Cuba is getting its first free public wi-fi spot at a cultural center run by famous local artist Kcho in the west of the capital Havana.
Kcho, who has close links to Cuban leaders, including long-time former President Fidel Castro, will pay around $900 a month to operate the Internet hub, the BBC reports.
The 45-year-old artist, who was born Alexis Leiva Machado, aims to increase online exposure in a country where only 5% to 25% of the population has access to the web, and where the price of checking email can amount to $4.50 per hour, close to the average Cuban’s weekly pay.

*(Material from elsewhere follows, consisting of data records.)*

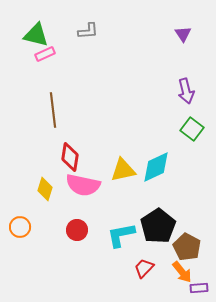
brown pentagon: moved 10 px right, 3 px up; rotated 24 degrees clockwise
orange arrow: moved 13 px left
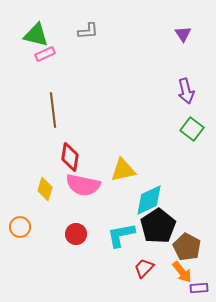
cyan diamond: moved 7 px left, 33 px down
red circle: moved 1 px left, 4 px down
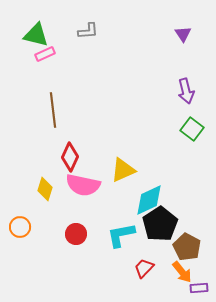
red diamond: rotated 16 degrees clockwise
yellow triangle: rotated 12 degrees counterclockwise
black pentagon: moved 2 px right, 2 px up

Cuba’s poor telecoms infrastructure means accessibility and affordability are two key challenges to introducing universal Internet access. Information suppression also remains rampant in the country, and last year’s revelations that the U.S. was secretly behind ZunZuneo, a Cuban version of Twitter, did little to restore Havana’s interest in opening up the Internet to all citizens.
However, signs of change are coming in the Cuban telecoms sector, as state firm Etecsa announced a direct telephone service between the U.S. and Cuba last week. In 2013, Cuba and Venezuela also improved Internet connectivity through the completion of an underwater cable. And with thawing U.S.-Cuba relations, Washington has zeroed in on telecoms as one route to strengthening ties.